Leadership: How to Get Inspired for Innovation

As leaders, we are charged with marshaling the innovative energy in our organizations. And we work hard at it. It’s too bad innovation doesn’t happen from hard work alone; if it did, we’d have all we need.

But innovation calls for more than diligence. At the center of every innovation there is the proverbial "Aha" moment, that moment of inspiration when you see something about a particular problem that you haven’t seen before. I have learned about this moment of inspiration from watching my wife, who is a dancer and choreographer, go through the process of looking for inspiration. Sometimes it seems to come out of nowhere; sometimes from a piece of music; and sometimes, to my surprise, from something I say or do.

Getting inspiration, then crafting it into a stage production, is what a performing artist does. Getting inspiration and crafting it into an IT system is what a CIO does. Perhaps no one would call us artists, but in order to foster innovation, we CIOs need to learn from artists.

How Artists Work

When seeking innovation we typically ask, How do we get ideas? But that’s the wrong question. I don’t think we get ideas; I think the ideas get us. Artists routinely say their best ideas seem to come from outside of themselves; what they do is give form to those ideas through whatever medium they are working in, be it painting, sculpture, dance, music, film or literature.

The better question to ask is, How do we put ourselves in a frame of mind where we can receive inspiration when it comes to us? Artists have been wrestling with this question for millennia. Here are some things I see artists do when they work:

  • They immerse themselves in their subjects. Actors immerse themselves in the personalities and histories of their characters, painters do sketch after sketch of an image, and musicians experiment with many different sequences of notes and tempos.
  • They collaborate. Many forms of art require effective collaboration between groups of people with complementary skills. My wife works closely with the dancers in her company, lighting designers, costume designers and musicians. She combines their different ideas to give form to her dance.
  • They play with different ideas. They don’t dismiss an idea just because it seems strange at first. My wife and her collaborators try out different combinations of movement, light, costumes and music to see what happens.

Inspiration occurs when a certain combination of ideas suddenly reveals a simple underlying pattern that ties the work together and expresses what the artistic work is about. Artists say they know the inspiration is authentic if they have an intellectual, emotional and physical response to it. Once that happens, there’s a flurry of activity as people flesh out their inspiration and give it shape. During this period, artists work long hours; they become single-minded about bringing their ideas into tangible form and presenting them to the world.

And once a big project is finished or a big show is done, artists leave town. Being creative is emotionally and physically taxing.
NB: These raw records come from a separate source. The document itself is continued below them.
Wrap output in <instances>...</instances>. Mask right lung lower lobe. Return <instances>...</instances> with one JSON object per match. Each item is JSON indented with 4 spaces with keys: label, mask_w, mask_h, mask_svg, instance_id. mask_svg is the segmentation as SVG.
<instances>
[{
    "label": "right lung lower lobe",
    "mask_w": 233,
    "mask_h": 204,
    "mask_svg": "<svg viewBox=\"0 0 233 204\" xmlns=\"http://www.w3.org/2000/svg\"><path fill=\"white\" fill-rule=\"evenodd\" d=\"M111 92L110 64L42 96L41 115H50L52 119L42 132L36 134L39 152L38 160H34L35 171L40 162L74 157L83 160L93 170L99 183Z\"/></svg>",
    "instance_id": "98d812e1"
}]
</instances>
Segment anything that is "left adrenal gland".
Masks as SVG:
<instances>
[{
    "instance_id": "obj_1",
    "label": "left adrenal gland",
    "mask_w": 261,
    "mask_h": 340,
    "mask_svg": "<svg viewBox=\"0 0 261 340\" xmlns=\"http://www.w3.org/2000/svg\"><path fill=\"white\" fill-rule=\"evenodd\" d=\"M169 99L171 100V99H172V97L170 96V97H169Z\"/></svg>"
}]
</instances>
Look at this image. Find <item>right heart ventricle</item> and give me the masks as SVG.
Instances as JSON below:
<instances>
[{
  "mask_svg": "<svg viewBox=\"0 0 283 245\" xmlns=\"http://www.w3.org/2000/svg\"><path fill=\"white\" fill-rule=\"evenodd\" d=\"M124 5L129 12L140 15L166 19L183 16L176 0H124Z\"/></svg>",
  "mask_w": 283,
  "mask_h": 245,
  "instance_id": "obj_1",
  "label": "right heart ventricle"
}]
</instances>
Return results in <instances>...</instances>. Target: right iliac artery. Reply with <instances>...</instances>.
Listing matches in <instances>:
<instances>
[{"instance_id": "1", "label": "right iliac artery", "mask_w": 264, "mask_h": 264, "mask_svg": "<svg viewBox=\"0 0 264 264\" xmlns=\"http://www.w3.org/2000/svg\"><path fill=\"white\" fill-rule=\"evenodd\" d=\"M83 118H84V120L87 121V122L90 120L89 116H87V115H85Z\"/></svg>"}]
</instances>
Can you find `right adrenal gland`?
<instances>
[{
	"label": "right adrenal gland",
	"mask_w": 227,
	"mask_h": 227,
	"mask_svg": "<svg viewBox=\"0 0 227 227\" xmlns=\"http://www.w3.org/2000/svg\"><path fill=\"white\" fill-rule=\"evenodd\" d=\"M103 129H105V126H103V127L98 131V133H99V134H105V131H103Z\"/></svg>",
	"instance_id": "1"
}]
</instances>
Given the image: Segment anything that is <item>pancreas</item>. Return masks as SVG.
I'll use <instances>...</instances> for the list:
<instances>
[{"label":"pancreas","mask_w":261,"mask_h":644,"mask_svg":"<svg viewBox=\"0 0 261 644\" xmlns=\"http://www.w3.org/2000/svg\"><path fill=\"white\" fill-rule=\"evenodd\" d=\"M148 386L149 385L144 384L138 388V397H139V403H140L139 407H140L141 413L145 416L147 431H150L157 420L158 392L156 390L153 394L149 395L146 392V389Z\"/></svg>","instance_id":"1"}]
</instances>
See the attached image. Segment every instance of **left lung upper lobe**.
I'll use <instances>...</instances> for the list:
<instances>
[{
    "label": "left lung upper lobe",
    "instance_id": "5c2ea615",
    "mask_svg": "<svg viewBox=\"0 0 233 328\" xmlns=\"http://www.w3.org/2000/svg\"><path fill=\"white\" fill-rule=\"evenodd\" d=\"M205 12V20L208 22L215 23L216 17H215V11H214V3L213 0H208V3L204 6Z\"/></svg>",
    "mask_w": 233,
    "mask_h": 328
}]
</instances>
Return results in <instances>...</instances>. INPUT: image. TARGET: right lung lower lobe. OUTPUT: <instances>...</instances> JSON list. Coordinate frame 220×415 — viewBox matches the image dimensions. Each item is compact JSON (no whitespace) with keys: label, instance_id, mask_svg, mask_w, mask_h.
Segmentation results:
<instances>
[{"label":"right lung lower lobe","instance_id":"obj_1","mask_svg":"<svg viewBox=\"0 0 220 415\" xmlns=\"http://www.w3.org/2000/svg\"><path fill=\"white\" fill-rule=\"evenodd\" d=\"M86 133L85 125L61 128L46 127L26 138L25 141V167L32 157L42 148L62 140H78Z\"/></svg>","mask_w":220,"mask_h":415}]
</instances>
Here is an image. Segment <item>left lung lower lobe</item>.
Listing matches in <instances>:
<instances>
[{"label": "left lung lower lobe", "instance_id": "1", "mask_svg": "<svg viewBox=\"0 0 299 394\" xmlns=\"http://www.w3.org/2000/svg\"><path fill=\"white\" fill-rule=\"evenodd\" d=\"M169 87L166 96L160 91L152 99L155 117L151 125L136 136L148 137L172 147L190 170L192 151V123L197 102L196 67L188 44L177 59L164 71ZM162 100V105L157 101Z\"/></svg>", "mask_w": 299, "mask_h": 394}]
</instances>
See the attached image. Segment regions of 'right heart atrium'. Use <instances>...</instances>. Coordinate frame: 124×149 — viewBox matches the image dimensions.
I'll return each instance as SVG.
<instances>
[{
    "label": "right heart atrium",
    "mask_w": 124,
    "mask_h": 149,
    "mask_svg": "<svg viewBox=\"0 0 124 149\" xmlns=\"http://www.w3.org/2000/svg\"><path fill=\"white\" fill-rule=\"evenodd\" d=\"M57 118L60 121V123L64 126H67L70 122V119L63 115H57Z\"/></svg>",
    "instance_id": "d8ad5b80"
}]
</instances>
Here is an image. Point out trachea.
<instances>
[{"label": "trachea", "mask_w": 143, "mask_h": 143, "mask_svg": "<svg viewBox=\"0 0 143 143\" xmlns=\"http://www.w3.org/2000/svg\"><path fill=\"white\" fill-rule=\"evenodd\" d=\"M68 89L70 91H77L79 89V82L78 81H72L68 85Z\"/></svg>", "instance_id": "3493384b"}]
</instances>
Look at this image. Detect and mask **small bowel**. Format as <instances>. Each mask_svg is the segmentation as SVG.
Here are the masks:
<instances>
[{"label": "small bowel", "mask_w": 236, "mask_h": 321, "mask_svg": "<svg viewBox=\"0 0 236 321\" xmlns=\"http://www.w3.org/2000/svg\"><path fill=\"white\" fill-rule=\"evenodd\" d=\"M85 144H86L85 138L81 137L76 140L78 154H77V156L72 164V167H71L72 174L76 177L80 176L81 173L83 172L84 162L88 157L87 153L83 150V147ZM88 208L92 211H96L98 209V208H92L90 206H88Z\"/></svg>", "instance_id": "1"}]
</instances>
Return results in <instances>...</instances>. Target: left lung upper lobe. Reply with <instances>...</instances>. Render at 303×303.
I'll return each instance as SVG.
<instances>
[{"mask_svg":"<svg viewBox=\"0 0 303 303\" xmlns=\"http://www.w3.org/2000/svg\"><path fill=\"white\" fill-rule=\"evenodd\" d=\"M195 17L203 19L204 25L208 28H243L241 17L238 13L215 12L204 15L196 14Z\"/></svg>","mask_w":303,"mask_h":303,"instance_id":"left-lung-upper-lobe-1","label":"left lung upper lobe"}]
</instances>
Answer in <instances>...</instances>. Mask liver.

Artists feel drained after they’ve done good work. They take time off to recharge.

Finding Your Muse

Extrapolating from my experience with artists, I see four basic skills that the innovative CIO needs to cultivate in order to excel at innovation:

  1. Immerse yourself in the business. It almost goes without saying that you should have a good grasp of the concepts and rules that guide the business operations of your company. This means a good working understanding of how each business activity fits into the overall business, how the work in each activity is performed, and what the cost and profit factors are.
  2. Collaborate frequently. CIOs need to innovate in the face of high levels of complexity in both business processes and technology. Complexity can be handled more easily if groups of people from IT and business units work together, bringing their complementary skills to bear on a problem. The innovative CIO orchestrates this process.
  3. Tolerate uncertainty. It is an act of discipline and sometimes of courage to immerse oneself in the details of a problem and resist the temptation to rush to judgment about what should be done. Because of the complexity inherent in most business problems, it is unlikely that the first few ideas to come along will be truly innovative. Don’t dismiss ideas just because they defy preconceived notions, and don’t give in to pressure to start building something before you get the inspiration you need.
  4. Look for simple patterns. As you investigate ideas and combine them in different ways to create system designs, look for designs where all the elements fit together in a simple, logical and complementary fashion. Remember that complex system designs usually signify that solutions have not been completely explored. When you find a simple combination of workflow processes and technology that can satisfy a wide variety of business requirements, then you have an innovative design.

Simplicity is important to artists because audiences can understand simple patterns of expression more easily, and so these are an effective way to communicate ideas. Simplicity in system design works well for a CIO because system designs that are uncomplicated are more likely to be built successfully and more likely to perform as expected.

As you and your team develop these four skills, you will see a remarkable increase in the innovation that happens in your organization. We CIOs are already good at working long and hard to get things done. When we combine that ability with an ability to discover inspirational ideas, then we unleash a powerful process for giving our companies the tools they need to compete and succeed.

Finally, remember that innovation is an art more than a science. As you become an innovator, you become an artist. So do as the artists do when you finish that big project—get out of town. Don’t bring your BlackBerry. Have fun. All work and no play makes a dull CIO, and no dull CIO has a chance as an innovator.